◆ SUPPLIED MATERIAL ◆
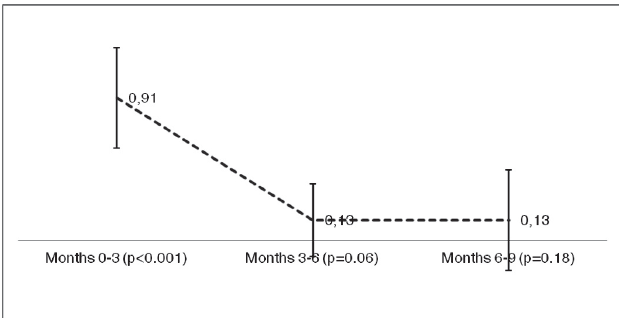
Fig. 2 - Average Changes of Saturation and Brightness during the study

==

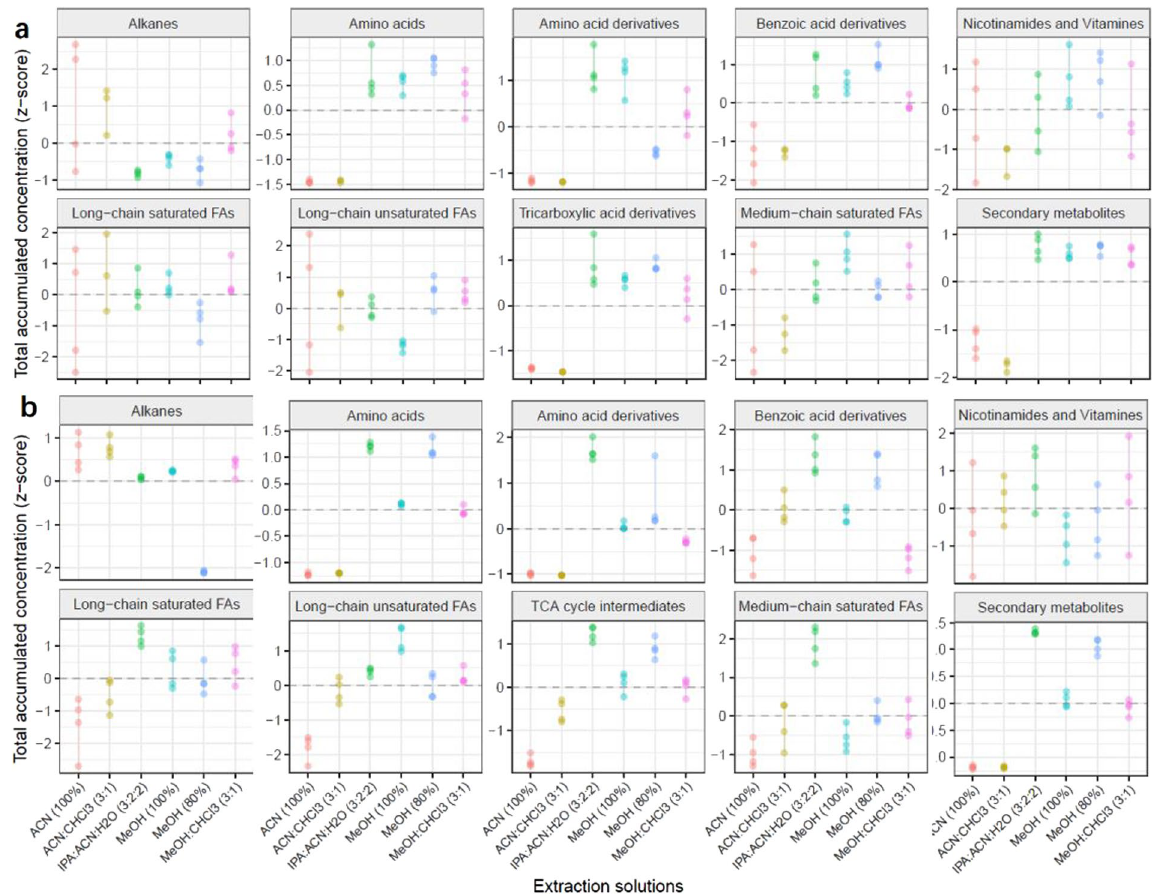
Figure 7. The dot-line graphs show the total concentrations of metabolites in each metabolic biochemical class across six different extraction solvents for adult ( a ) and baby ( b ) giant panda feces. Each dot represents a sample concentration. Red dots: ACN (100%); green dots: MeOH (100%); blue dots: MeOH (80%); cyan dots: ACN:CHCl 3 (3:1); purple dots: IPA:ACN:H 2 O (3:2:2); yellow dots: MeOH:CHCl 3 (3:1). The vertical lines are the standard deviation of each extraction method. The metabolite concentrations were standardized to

--

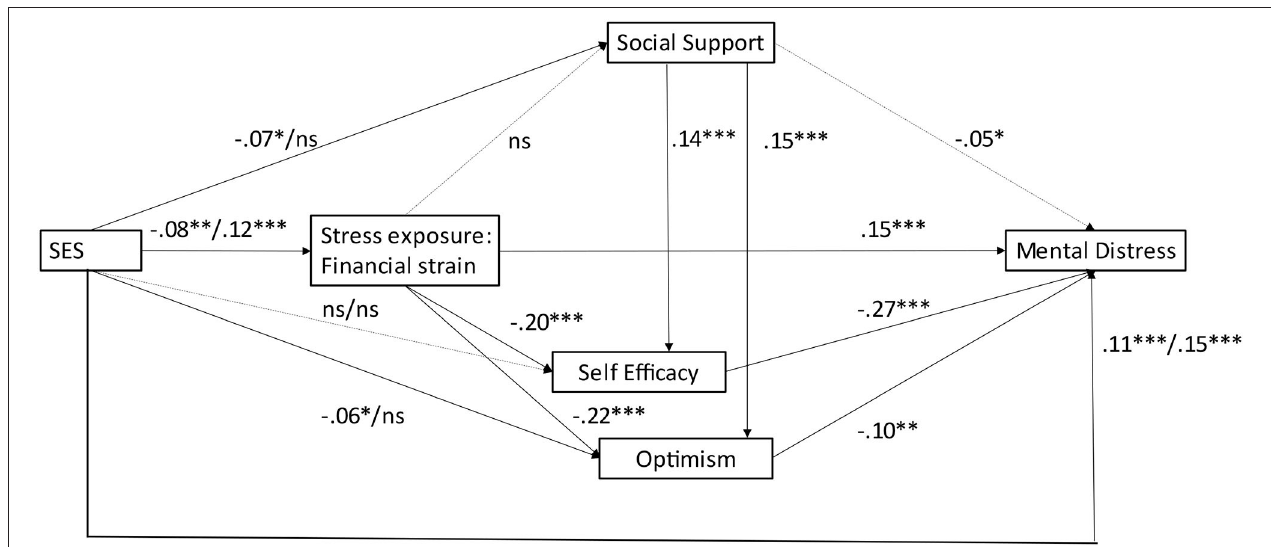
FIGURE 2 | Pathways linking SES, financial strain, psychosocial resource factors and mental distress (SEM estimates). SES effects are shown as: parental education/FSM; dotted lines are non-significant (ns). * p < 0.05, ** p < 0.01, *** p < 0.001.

◆ TASK DETAILS ◆
Look at the records above. Copy every line where the string "lines" occurs.

◆ SOLUTION BELOW ◆
Figure 7. The dot-line graphs show the total concentrations of metabolites in each metabolic biochemical class across six different extraction solvents for adult ( a ) and baby ( b ) giant panda feces. Each dot represents a sample concentration. Red dots: ACN (100%); green dots: MeOH (100%); blue dots: MeOH (80%); cyan dots: ACN:CHCl 3 (3:1); purple dots: IPA:ACN:H 2 O (3:2:2); yellow dots: MeOH:CHCl 3 (3:1). The vertical lines are the standard deviation of each extraction method. The metabolite concentrations were standardized to
FIGURE 2 | Pathways linking SES, financial strain, psychosocial resource factors and mental distress (SEM estimates). SES effects are shown as: parental education/FSM; dotted lines are non-significant (ns). * p < 0.05, ** p < 0.01, *** p < 0.001.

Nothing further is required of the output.